Gordon Vayo Sues PokerStars Over Frozen $690K SCOOP Win

Updated: May 14th, 2018 by Dev Ops

Prominent American poker pro Gordon Vayo has filed suit against global online poker market leader PokerStars over more than $690,000 in frozen winning from Vayo’s triumph in a 2017 SCOOP (Spring Championship of Online Poker) event. The lawsuit promises to center on the use of VPN (Virtual Private Network) connections, with open questions existing as to whether Vayo has used such a hookup — through which a player’s physical location is often disguised — when playing from otherwise banned jurisdictions.

PokerStars does not allow players to participate from within the United States, though many, many hundreds of American online players have been allowed to “reflag” themselves by setting up temporary work residences in other countries. According to the complaint, Vayo has established two such international residences in the years since 2011’s United States “Black Friday” crackdown, one each in Canada and Mexico.

Vayo’s lawsuit asserts that he was in Canada during the 2017 SCOOP event, which he won after a four-way, final-table chop. However, in a matter of seeming relevance to the case, Vayo filed the lawsuit in his US state of residence, California, thus to emphasize the suit’s claim that PokerStars has conducted a pattern of fraudulent inducement enticing high-profile, wealthy American players, only to force them to provide physical proof of non-US presence after they’ve made a major score on the site.

The lawsuit claims eight separate causes of action against the IOM-incorporated parent shell of PokerStars, Rational Entertainment Enterprises Limited (REEL). The suit claims damages under these alleged torts:

Fraud and deceit;
False advertising (under provisions of the US’s Lanham Act);
False advertising (under separate provisions of California’s civil codes);
Violation of right of publicity;
Unfair competition;
Breach of written contract;
Money had and received (similar to unjust enrichment);
Promissory estoppel.

The false-advertising claim under the US’s Lanham Act provisions allows for trebled damges to be awarded. Others of the claims allow for additional punitive damages, which in addition to attorney fees, court costs, and interest could swell the basic $692,400 claim to something approaching $3 million, if PokerStars was found liable on all claims.

Pokerstars to Press VPN Usage Claims

PokerStars will likely focus on possible BPN use by Vayo in his defense. Within the complaint, Vayo and his counsel admit that Vayo suffered a “VPN malfunction” at other times during 2017. PokerStars has alleged, in emails reproduced within the body of lawsuit, that Vayo played up to 56,000 hands on PokerStars while using a VPN, a claim that Vayo and his attorney heatedly contest.
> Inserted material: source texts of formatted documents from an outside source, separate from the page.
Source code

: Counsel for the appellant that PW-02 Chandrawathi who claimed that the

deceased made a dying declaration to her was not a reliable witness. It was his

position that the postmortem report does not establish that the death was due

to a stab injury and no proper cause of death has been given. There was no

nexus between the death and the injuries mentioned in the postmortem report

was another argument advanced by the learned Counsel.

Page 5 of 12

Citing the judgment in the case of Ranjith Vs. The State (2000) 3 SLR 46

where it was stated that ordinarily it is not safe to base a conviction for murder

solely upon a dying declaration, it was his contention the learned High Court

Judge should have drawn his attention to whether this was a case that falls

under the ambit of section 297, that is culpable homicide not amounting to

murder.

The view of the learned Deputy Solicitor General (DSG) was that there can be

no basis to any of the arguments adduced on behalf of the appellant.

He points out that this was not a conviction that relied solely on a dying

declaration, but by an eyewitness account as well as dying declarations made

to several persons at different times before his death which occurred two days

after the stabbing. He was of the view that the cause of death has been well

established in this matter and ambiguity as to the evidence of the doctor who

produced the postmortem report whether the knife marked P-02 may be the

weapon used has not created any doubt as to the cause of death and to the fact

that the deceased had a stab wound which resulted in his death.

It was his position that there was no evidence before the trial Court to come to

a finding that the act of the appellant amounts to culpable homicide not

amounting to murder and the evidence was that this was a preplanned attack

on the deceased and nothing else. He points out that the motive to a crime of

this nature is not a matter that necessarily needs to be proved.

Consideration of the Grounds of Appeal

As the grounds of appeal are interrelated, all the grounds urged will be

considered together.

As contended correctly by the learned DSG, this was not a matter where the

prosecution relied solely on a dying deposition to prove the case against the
PokerStars also took the unusual step of issuing a brief statement to numerous poker-media outlets following the lawsuit’s filing, offering this:

“We cannot comment on pending litigation matters and our investigation into this particular matter is ongoing. However, as operator of the most regulated poker site in the world we believe that we have a duty to protect the integrity of the game and ensure we provide a safe and fair poker platform by enforcing our terms of service. We have paid out over half a billion dollars in tournaments winnings this year alone and will continue to implement rigorous security procedures to protect our players.”

The lawsuit itself includes the allegation that PokerStars continued a freeze on Vayo’s account because he had not provided sufficient documentation of his physical whereabouts on May 22, 2017, the last of three days in 2017 SCOOP Event #1, which Vayo won. A part of Vayo’s countering claim is that it is unreasonable for PokerStars to demand such proof of physical whereabouts on a day-by-day basis, months after the fact; Stars had allowed Vayo to play on the account and end money from it to other players for some two months after his win, but only froze his account after he attempted a major cash withdrawal of his winnings.
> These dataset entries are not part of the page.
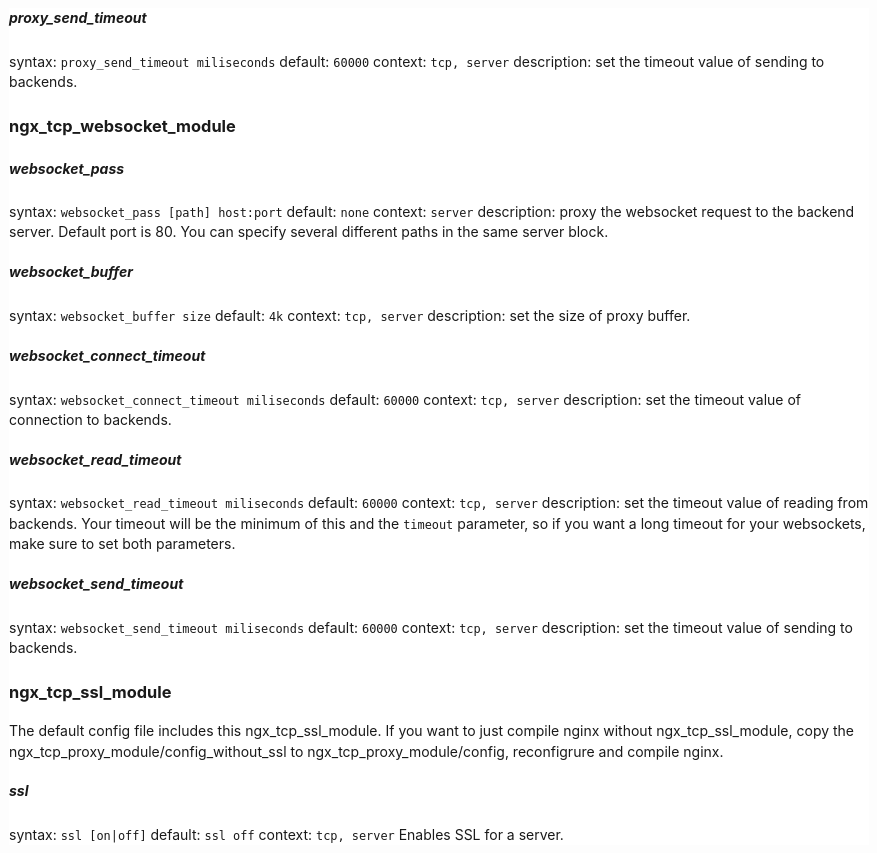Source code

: #####  proxy_send_timeout
syntax: `proxy_send_timeout miliseconds`
default: `60000`
context: `tcp, server`
description: set the timeout value of sending to backends.

###  ngx_tcp_websocket_module
#####  websocket_pass
syntax: `websocket_pass [path] host:port`
default: `none`
context: `server`
description: proxy the websocket request to the backend server. Default port is 80. You can specify several different paths in the same server block.

#####  websocket_buffer
syntax: `websocket_buffer size`
default: `4k`
context: `tcp, server`
description: set the size of proxy buffer.

#####  websocket_connect_timeout
syntax: `websocket_connect_timeout miliseconds`
default: `60000`
context: `tcp, server`
description: set the timeout value of connection to backends.

#####  websocket_read_timeout
syntax: `websocket_read_timeout miliseconds`
default: `60000`
context: `tcp, server`
description: set the timeout value of reading from backends. Your timeout will be the minimum of this and the `timeout` parameter, so if you want a long timeout for your websockets, make sure to set both parameters.

##### websocket_send_timeout
syntax: `websocket_send_timeout miliseconds`
default: `60000`
context: `tcp, server`
description: set the timeout value of sending to backends.

###  ngx_tcp_ssl_module
The default config file includes this ngx_tcp_ssl_module. If you want to just compile nginx without ngx_tcp_ssl_module, copy the ngx_tcp_proxy_module/config_without_ssl to ngx_tcp_proxy_module/config, reconfigrure and compile nginx.

#####  ssl
syntax: `ssl [on|off]`
default: `ssl off`
context: `tcp, server`
Enables SSL for a server.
That Stars froze Vayo’s account after doing a more comprehensive check into Vayo’s play following the withdrawal request is an argument in Vayo’s favor; as several commenters have noted, performing such checks only after large withdrawal requests is a de facto tax on winning, not on playing from a banned jurisdiction such as the US.
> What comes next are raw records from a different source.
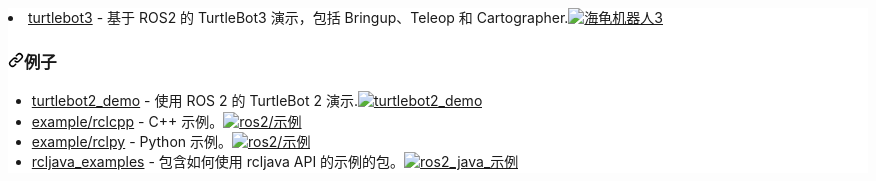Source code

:<li><a href="https://github.com/ROBOTIS-GIT/turtlebot3/tree/ros2"><font style="vertical-align: inherit;"><font style="vertical-align: inherit;">turtlebot3</font></font></a><font style="vertical-align: inherit;"><font style="vertical-align: inherit;"> - 基于 ROS2 的 TurtleBot3 演示，包括 Bringup、Teleop 和 Cartographer.</font></font><a target="_blank" rel="noopener noreferrer nofollow" href="https://camo.githubusercontent.com/750ae2d8d1d52d671c57a7dd43fe28835de73442dd2100697c587890bffa538b/68747470733a2f2f696d672e736869656c64732e696f2f6769746875622f73746172732f524f424f5449532d4749542f747572746c65626f74332e737667"><img src="https://camo.githubusercontent.com/750ae2d8d1d52d671c57a7dd43fe28835de73442dd2100697c587890bffa538b/68747470733a2f2f696d672e736869656c64732e696f2f6769746875622f73746172732f524f424f5449532d4749542f747572746c65626f74332e737667" alt="海龟机器人3" data-canonical-src="https://img.shields.io/github/stars/ROBOTIS-GIT/turtlebot3.svg" style="max-width: 100%;"></a></li>
</ul>
<h3 tabindex="-1" dir="auto"><a id="user-content-examples" class="anchor" aria-hidden="true" tabindex="-1" href="#examples"><svg class="octicon octicon-link" viewBox="0 0 16 16" version="1.1" width="16" height="16" aria-hidden="true"><path d="m7.775 3.275 1.25-1.25a3.5 3.5 0 1 1 4.95 4.95l-2.5 2.5a3.5 3.5 0 0 1-4.95 0 .751.751 0 0 1 .018-1.042.751.751 0 0 1 1.042-.018 1.998 1.998 0 0 0 2.83 0l2.5-2.5a2.002 2.002 0 0 0-2.83-2.83l-1.25 1.25a.751.751 0 0 1-1.042-.018.751.751 0 0 1-.018-1.042Zm-4.69 9.64a1.998 1.998 0 0 0 2.83 0l1.25-1.25a.751.751 0 0 1 1.042.018.751.751 0 0 1 .018 1.042l-1.25 1.25a3.5 3.5 0 1 1-4.95-4.95l2.5-2.5a3.5 3.5 0 0 1 4.95 0 .751.751 0 0 1-.018 1.042.751.751 0 0 1-1.042.018 1.998 1.998 0 0 0-2.83 0l-2.5 2.5a1.998 1.998 0 0 0 0 2.83Z"></path></svg></a><font style="vertical-align: inherit;"><font style="vertical-align: inherit;">例子</font></font></h3>
<ul dir="auto">
<li><a href="https://github.com/ros2/turtlebot2_demo"><font style="vertical-align: inherit;"><font style="vertical-align: inherit;">turtlebot2_demo</font></font></a><font style="vertical-align: inherit;"><font style="vertical-align: inherit;"> - 使用 ROS 2 的 TurtleBot 2 演示.</font></font><a target="_blank" rel="noopener noreferrer nofollow" href="https://camo.githubusercontent.com/49e095b578a975af17f7bb39f264bbb4af59c62af350da1fe9ed7701c9b72ad1/68747470733a2f2f696d672e736869656c64732e696f2f6769746875622f73746172732f726f73322f747572746c65626f74325f64656d6f2e737667"><img src="https://camo.githubusercontent.com/49e095b578a975af17f7bb39f264bbb4af59c62af350da1fe9ed7701c9b72ad1/68747470733a2f2f696d672e736869656c64732e696f2f6769746875622f73746172732f726f73322f747572746c65626f74325f64656d6f2e737667" alt="turtlebot2_demo" data-canonical-src="https://img.shields.io/github/stars/ros2/turtlebot2_demo.svg" style="max-width: 100%;"></a></li>
<li><a href="https://github.com/ros2/examples/tree/master/rclcpp"><font style="vertical-align: inherit;"><font style="vertical-align: inherit;">example/rclcpp</font></font></a><font style="vertical-align: inherit;"><font style="vertical-align: inherit;"> - C++ 示例。</font></font><a target="_blank" rel="noopener noreferrer nofollow" href="https://camo.githubusercontent.com/ba5335b2b175c752f15b7af2b6465462213a4815a5b857da66d7bc5e7005f58f/68747470733a2f2f696d672e736869656c64732e696f2f6769746875622f73746172732f726f73322f6578616d706c65732e737667"><img src="https://camo.githubusercontent.com/ba5335b2b175c752f15b7af2b6465462213a4815a5b857da66d7bc5e7005f58f/68747470733a2f2f696d672e736869656c64732e696f2f6769746875622f73746172732f726f73322f6578616d706c65732e737667" alt="ros2/示例" data-canonical-src="https://img.shields.io/github/stars/ros2/examples.svg" style="max-width: 100%;"></a></li>
<li><a href="https://github.com/ros2/examples/tree/master/rclpy"><font style="vertical-align: inherit;"><font style="vertical-align: inherit;">example/rclpy</font></font></a><font style="vertical-align: inherit;"><font style="vertical-align: inherit;"> - Python 示例。</font></font><a target="_blank" rel="noopener noreferrer nofollow" href="https://camo.githubusercontent.com/ba5335b2b175c752f15b7af2b6465462213a4815a5b857da66d7bc5e7005f58f/68747470733a2f2f696d672e736869656c64732e696f2f6769746875622f73746172732f726f73322f6578616d706c65732e737667"><img src="https://camo.githubusercontent.com/ba5335b2b175c752f15b7af2b6465462213a4815a5b857da66d7bc5e7005f58f/68747470733a2f2f696d672e736869656c64732e696f2f6769746875622f73746172732f726f73322f6578616d706c65732e737667" alt="ros2/示例" data-canonical-src="https://img.shields.io/github/stars/ros2/examples.svg" style="max-width: 100%;"></a></li>
<li><a href="https://github.com/esteve/ros2_java_examples/tree/master/rcljava_examples"><font style="vertical-align: inherit;"><font style="vertical-align: inherit;">rcljava_examples</font></font></a><font style="vertical-align: inherit;"><font style="vertical-align: inherit;"> - 包含如何使用 rcljava API 的示例的包。</font></font><a target="_blank" rel="noopener noreferrer nofollow" href="https://camo.githubusercontent.com/5d9d70c90898e015ef94c545e15a0c501e824f730c16e8222b1e4ba4caebbd3b/68747470733a2f2f696d672e736869656c64732e696f2f6769746875622f73746172732f6573746576652f726f73325f6a6176615f6578616d706c65732e737667"><img src="https://camo.githubusercontent.com/5d9d70c90898e015ef94c545e15a0c501e824f730c16e8222b1e4ba4caebbd3b/68747470733a2f2f696d672e736869656c64732e696f2f6769746875622f73746172732f6573746576652f726f73325f6a6176615f6578616d706c65732e737667" alt="ros2_java_示例" data-canonical-src="https://img.shields.io/github/stars/esteve/ros2_java_examples.svg" style="max-width: 100%;"></a></li>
However, Stars is likely to counter with evidence of Vayo’s other VPN use, if indeed he (or someone using that account and computer) played on Stars from the US. Such “fruit of the poisoned tree” arguments might provide legal justification for Stars’ freezing of Vayo’s account, even if the timing of that freeze opens additional concerns. There’s also the jurisdictional question: Why would Vayo file suit in California, if the Stars account (and supporting bank account) that he used were both based in Canada, as claimed?

The case promises plenty of rotten eggs all around, and it may force the entire industry to take a sharper and more restrictive look at the use of VPN’s by players. No court date has yet been set in the matter, though Vayo’s counsel has requested a jury trial and threatened to make the matter into a class-action case. PokerStars is currently within a 21-day subpoena in which it is expected to make its initial filing in the case.